**Exercise objective**
Using the material below, return exactly the lines between the one holding "拉脱维亚加盟共和国.jpg - 21.10 MB" and the one holding "下阿穆尔省犹太自治省2.jpg - 8.40 MB", inclusive, and no others.

======== Data to process ========

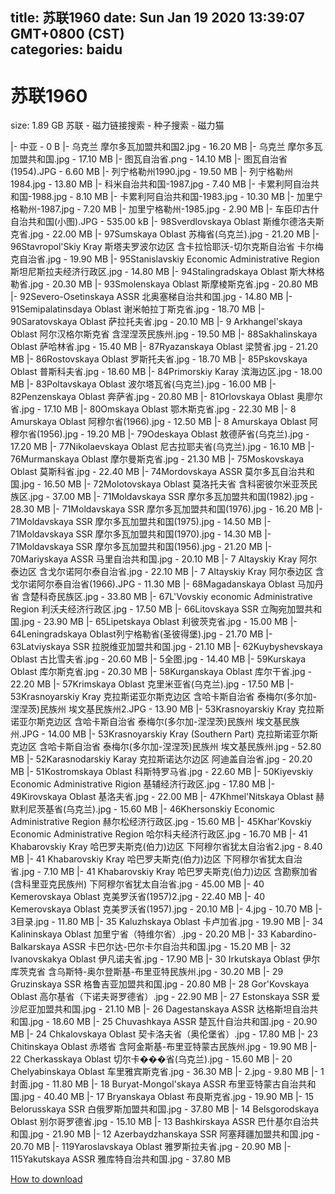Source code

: 
title: 苏联1960
date: Sun Jan 19 2020 13:39:07 GMT+0800 (CST)    
categories: baidu
---

# 苏联1960
size: 1.89 GB
 苏联 - 磁力链接搜索 - 种子搜索 - 磁力猫
 
|- 中亚 - 0 B
|- 乌克兰 摩尔多瓦加盟共和国2.jpg - 16.20 MB
|- 乌克兰 摩尔多瓦加盟共和国.jpg - 17.10 MB
|- 图瓦自治省.png - 14.10 MB
|- 图瓦自治省(1954).JPG - 6.60 MB
|- 列宁格勒州1990.jpg - 19.50 MB
|- 列宁格勒州1984.jpg - 13.80 MB
|- 科米自治共和国-1987.jpg - 7.40 MB
|- 卡累利阿自治共和国-1988.jpg - 8.10 MB
|- 卡累利阿自治共和国-1983.jpg - 10.30 MB
|- 加里宁格勒州-1987.jpg - 7.20 MB
|- 加里宁格勒州-1985.jpg - 2.90 MB
|- 车臣印古什自治共和国(小图).JPG - 535.00 kB
|- 98Sverdlovskaya Oblast 斯维尔德洛夫斯克省.jpg - 22.00 MB
|- 97Sumskaya Oblast 苏梅省(乌克兰).jpg - 21.20 MB
|- 96Stavropol'Skiy Kray 斯塔夫罗波尔边区 含卡拉恰耶沃-切尔克斯自治省 卡尔梅克自治省.jpg - 19.90 MB
|- 95Stanislavskiy Economic Administrative Region 斯坦尼斯拉夫经济行政区.jpg - 14.80 MB
|- 94Stalingradskaya Oblast 斯大林格勒省.jpg - 20.30 MB
|- 93Smolenskaya Oblast 斯摩棱斯克省.jpg - 20.80 MB
|- 92Severo-Osetinskaya ASSR 北奥塞梯自治共和国.jpg - 14.80 MB
|- 91Semipalatinsdaya Oblast 谢米帕拉丁斯克省.jpg - 18.70 MB
|- 90Saratovskaya Oblast 萨拉托夫省.jpg - 20.10 MB
|- 9 Arkhangel'skaya Oblast 阿尔汉格尔斯克省 含涅涅茨民族州.jpg - 19.50 MB
|- 88Sakhalinskaya Oblast 萨哈林省.jpg - 15.40 MB
|- 87Ryazanskaya Oblast 梁赞省.jpg - 21.20 MB
|- 86Rostovskaya Oblast 罗斯托夫省.jpg - 18.70 MB
|- 85Pskovskaya Oblast 普斯科夫省.jpg - 18.60 MB
|- 84Primorskiy Karay 滨海边区.jpg - 18.00 MB
|- 83Poltavskaya Oblast 波尔塔瓦省(乌克兰).jpg - 16.00 MB
|- 82Penzenskaya Oblast 奔萨省.jpg - 20.80 MB
|- 81Orlovskaya Oblast 奥廖尔省.jpg - 17.10 MB
|- 80Omskaya Oblast 鄂木斯克省.jpg - 22.30 MB
|- 8 Amurskaya Oblast 阿穆尔省(1966).jpg - 12.50 MB
|- 8 Amurskaya Oblast 阿穆尔省(1956).jpg - 19.20 MB
|- 79Odeskaya Oblast 敖德萨省(乌克兰).jpg - 17.20 MB
|- 77Nikolaevskaya Oblast 尼古拉耶夫省(乌克兰).jpg - 16.10 MB
|- 76Murmanskaya Oblast 摩尔曼斯克省.jpg - 21.30 MB
|- 75Moskovskaya Oblast 莫斯科省.jpg - 22.40 MB
|- 74Mordovskaya ASSR 莫尔多瓦自治共和国.jpg - 16.50 MB
|- 72Molotovskaya Oblast 莫洛托夫省 含科密彼尔米亚茨民族区.jpg - 37.00 MB
|- 71Moldavskaya SSR 摩尔多瓦加盟共和国(1982).jpg - 28.30 MB
|- 71Moldavskaya SSR 摩尔多瓦加盟共和国(1976).jpg - 16.20 MB
|- 71Moldavskaya SSR 摩尔多瓦加盟共和国(1975).jpg - 14.50 MB
|- 71Moldavskaya SSR 摩尔多瓦加盟共和国(1970).jpg - 14.30 MB
|- 71Moldavskaya SSR 摩尔多瓦加盟共和国(1956).jpg - 21.20 MB
|- 70Mariyskaya ASSR 马里自治共和国.jpg - 20.10 MB
|- 7 Altayskiy Kray 阿尔泰边区 含戈尔诺阿尔泰自治省.jpg - 22.10 MB
|- 7 Altayskiy Kray 阿尔泰边区 含戈尔诺阿尔泰自治省(1966).JPG - 11.30 MB
|- 68Magadanskaya Oblast 马加丹省 含楚科奇民族区.jpg - 33.80 MB
|- 67L'Vovskiy economic Administrative Region 利沃夫经济行政区.jpg - 17.50 MB
|- 66Litovskaya SSR 立陶宛加盟共和国.jpg - 23.90 MB
|- 65Lipetskaya Oblast 利彼茨克省.jpg - 15.00 MB
|- 64Leningradskaya Oblast列宁格勒省(圣彼得堡).jpg - 21.70 MB
|- 63Latviyskaya SSR 拉脱维亚加盟共和国.jpg - 21.10 MB
|- 62Kuybyshevskaya Oblast 古比雪夫省.jpg - 20.60 MB
|- 5全图.jpg - 14.40 MB
|- 59Kurskaya Oblast 库尔斯克省.jpg - 20.30 MB
|- 58Kurganskaya Oblast 库尔干省.jpg - 22.20 MB
|- 57Krimskaya Oblast 克里米亚省(乌克兰).jpg - 17.50 MB
|- 53Krasnoyarskiy Kray 克拉斯诺亚尔斯克边区 含哈卡斯自治省 泰梅尔(多尔加-涅涅茨)民族州 埃文基民族州2.JPG - 13.90 MB
|- 53Krasnoyarskiy Kray 克拉斯诺亚尔斯克边区 含哈卡斯自治省 泰梅尔(多尔加-涅涅茨)民族州 埃文基民族州.JPG - 14.00 MB
|- 53Krasnoyarskiy Kray (Southern Part) 克拉斯诺亚尔斯克边区 含哈卡斯自治省 泰梅尔(多尔加-涅涅茨)民族州 埃文基民族州.jpg - 52.80 MB
|- 52Karasnodarskiy Karay 克拉斯诺达尔边区 阿迪盖自治省.jpg - 20.20 MB
|- 51Kostromskaya Oblast 科斯特罗马省.jpg - 22.60 MB
|- 50Kiyevskiy Economic Administrative Rigion 基辅经济行政区.jpg - 17.80 MB
|- 49Kirovskaya Oblast 基洛夫省.jpg - 22.00 MB
|- 47Khmel'Nitskaya Oblast 赫默利尼茨基省(乌克兰).jpg - 15.60 MB
|- 46Khersonskiy Economic Administrative Region 赫尔松经济行政区.jpg - 15.60 MB
|- 45Khar'Kovskiy Economic Administrative Region 哈尔科夫经济行政区.jpg - 16.70 MB
|- 41 Khabarovskiy Kray 哈巴罗夫斯克(伯力)边区 下阿穆尔省犹太自治省2.jpg - 8.40 MB
|- 41 Khabarovskiy Kray 哈巴罗夫斯克(伯力)边区 下阿穆尔省犹太自治省.jpg - 7.10 MB
|- 41 Khabarovskiy Kray 哈巴罗夫斯克(伯力)边区 含勘察加省(含科里亚克民族州) 下阿穆尔省犹太自治省.jpg - 45.00 MB
|- 40 Kemerovskaya Oblast 克美罗沃省(1957)2.jpg - 22.40 MB
|- 40 Kemerovskaya Oblast 克美罗沃省(1957).jpg - 20.10 MB
|- 4.jpg - 10.70 MB
|- 3目录.jpg - 11.80 MB
|- 35 Kaluzhskaya Oblast 卡卢加省.jpg - 19.90 MB
|- 34 Kalininskaya Oblast 加里宁省（特维尔省）.jpg - 20.20 MB
|- 33 Kabardino-Balkarskaya ASSR 卡巴尔达-巴尔卡尔自治共和国.jpg - 15.20 MB
|- 32 Ivanovskakya Oblast 伊凡诺夫省.jpg - 17.90 MB
|- 30 Irkutskaya Oblast 伊尔库茨克省 含乌斯特-奥尔登斯基-布里亚特民族州.jpg - 30.20 MB
|- 29 Gruzinskaya SSR 格鲁吉亚加盟共和国.jpg - 20.80 MB
|- 28 Gor'Kovskaya Oblast 高尔基省（下诺夫哥罗德省）.jpg - 22.90 MB
|- 27 Estonskaya SSR 爱沙尼亚加盟共和国.jpg - 21.10 MB
|- 26 Dagestanskaya ASSR 达格斯坦自治共和国.jpg - 18.60 MB
|- 25 Chuvashkaya ASSR 楚瓦什自治共和国.jpg - 20.90 MB
|- 24 Chkalovskaya Oblast 契卡洛夫省（奥伦堡省）.jpg - 17.80 MB
|- 23 Chitinskaya Oblast 赤塔省 含阿金斯基-布里亚特蒙古民族州.jpg - 19.90 MB
|- 22 Cherkasskaya Oblast 切尔卡���省(乌克兰).jpg - 15.60 MB
|- 20 Chelyabinskaya Oblast 车里雅宾斯克省.jpg - 36.30 MB
|- 2.jpg - 9.80 MB
|- 1封面.jpg - 11.80 MB
|- 18 Buryat-Mongol'skaya ASSR 布里亚特蒙古自治共和国.jpg - 40.40 MB
|- 17 Bryanskaya Oblast 布良斯克省.jpg - 19.90 MB
|- 15 Belorusskaya SSR 白俄罗斯加盟共和国.jpg - 37.80 MB
|- 14 Belsgorodskaya Oblast 别尔哥罗德省.jpg - 15.10 MB
|- 13 Bashkirskaya ASSR 巴什基尔自治共和国.jpg - 21.90 MB
|- 12 Azerbaydzhanskaya SSR 阿塞拜疆加盟共和国.jpg - 20.70 MB
|- 119Yaroslavskaya Oblast 雅罗斯拉夫省.jpg - 20.90 MB
|- 115Yakutskaya ASSR 雅库特自治共和国.jpg - 37.80 MB

[How to download](https://bpcam.bemobtrk.com/go/2ceec3aa-1ca2-46d6-b9ff-aaa5c184517c?jno=4637)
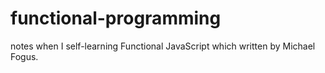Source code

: # functional-programming
notes when I self-learning Functional JavaScript which written by Michael Fogus.
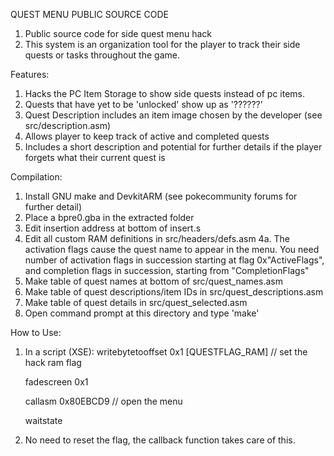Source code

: ﻿QUEST MENU PUBLIC SOURCE CODE
1. Public source code for side quest menu hack
2. This system is an organization tool for the player to track their side quests or tasks throughout the game.

Features:
1. Hacks the PC Item Storage to show side quests instead of pc items.
2. Quests that have yet to be 'unlocked' show up as '??????'
3. Quest Description includes an item image chosen by the developer (see src/description.asm)
4. Allows player to keep track of active and completed quests
5. Includes a short description and potential for further details if the player forgets what their current quest is

Compilation:
1. Install GNU make and DevkitARM (see pokecommunity forums for further detail)
2. Place a bpre0.gba in the extracted folder
3. Edit insertion address at bottom of insert.s
4. Edit all custom RAM definitions in src/headers/defs.asm
4a. The activation flags cause the quest name to appear in the menu. You need <NumQuests> number of activation flags in succession starting at flag 0x"ActiveFlags", and <NumQuests> completion flags in succession, starting from "CompletionFlags"
5. Make table of quest names at bottom of src/quest_names.asm
6. Make table of quest descriptions/item IDs in src/quest_descriptions.asm
7. Make table of quest details in src/quest_selected.asm
8. Open command prompt at this directory and type 'make'

How to Use:
1. In a script (XSE):
	writebytetooffset 0x1 [QUESTFLAG_RAM]   // set the hack ram flag
	
	fadescreen 0x1
	
	callasm 0x80EBCD9       // open the menu
	
	waitstate
	
2. No need to reset the flag, the callback function takes care of this.

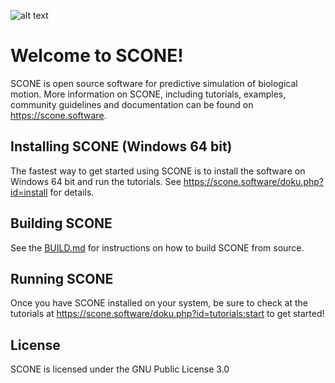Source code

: ![alt text](https://github.com/opensim-org/SCONE/blob/master/resources/ui/scone_logo_notext.png "SCONE")
# Welcome to SCONE!
SCONE is open source software for predictive simulation of biological motion. More information on SCONE, including tutorials, examples, community guidelines and documentation can be found on https://scone.software.

## Installing SCONE (Windows 64 bit)
The fastest way to get started using SCONE is to install the software on Windows 64 bit and run the tutorials. See https://scone.software/doku.php?id=install for details.

## Building SCONE
See the [BUILD.md](BUILD.md) for instructions on how to build SCONE from source.

## Running SCONE
Once you have SCONE installed on your system, be sure to check at the tutorials at https://scone.software/doku.php?id=tutorials:start to get started!

## License
SCONE is licensed under the GNU Public License 3.0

========

**Answer to the exercise**
|- 63Latviyskaya SSR 拉脱维亚加盟共和国.jpg - 21.10 MB
|- 62Kuybyshevskaya Oblast 古比雪夫省.jpg - 20.60 MB
|- 5全图.jpg - 14.40 MB
|- 59Kurskaya Oblast 库尔斯克省.jpg - 20.30 MB
|- 58Kurganskaya Oblast 库尔干省.jpg - 22.20 MB
|- 57Krimskaya Oblast 克里米亚省(乌克兰).jpg - 17.50 MB
|- 53Krasnoyarskiy Kray 克拉斯诺亚尔斯克边区 含哈卡斯自治省 泰梅尔(多尔加-涅涅茨)民族州 埃文基民族州2.JPG - 13.90 MB
|- 53Krasnoyarskiy Kray 克拉斯诺亚尔斯克边区 含哈卡斯自治省 泰梅尔(多尔加-涅涅茨)民族州 埃文基民族州.JPG - 14.00 MB
|- 53Krasnoyarskiy Kray (Southern Part) 克拉斯诺亚尔斯克边区 含哈卡斯自治省 泰梅尔(多尔加-涅涅茨)民族州 埃文基民族州.jpg - 52.80 MB
|- 52Karasnodarskiy Karay 克拉斯诺达尔边区 阿迪盖自治省.jpg - 20.20 MB
|- 51Kostromskaya Oblast 科斯特罗马省.jpg - 22.60 MB
|- 50Kiyevskiy Economic Administrative Rigion 基辅经济行政区.jpg - 17.80 MB
|- 49Kirovskaya Oblast 基洛夫省.jpg - 22.00 MB
|- 47Khmel'Nitskaya Oblast 赫默利尼茨基省(乌克兰).jpg - 15.60 MB
|- 46Khersonskiy Economic Administrative Region 赫尔松经济行政区.jpg - 15.60 MB
|- 45Khar'Kovskiy Economic Administrative Region 哈尔科夫经济行政区.jpg - 16.70 MB
|- 41 Khabarovskiy Kray 哈巴罗夫斯克(伯力)边区 下阿穆尔省犹太自治省2.jpg - 8.40 MB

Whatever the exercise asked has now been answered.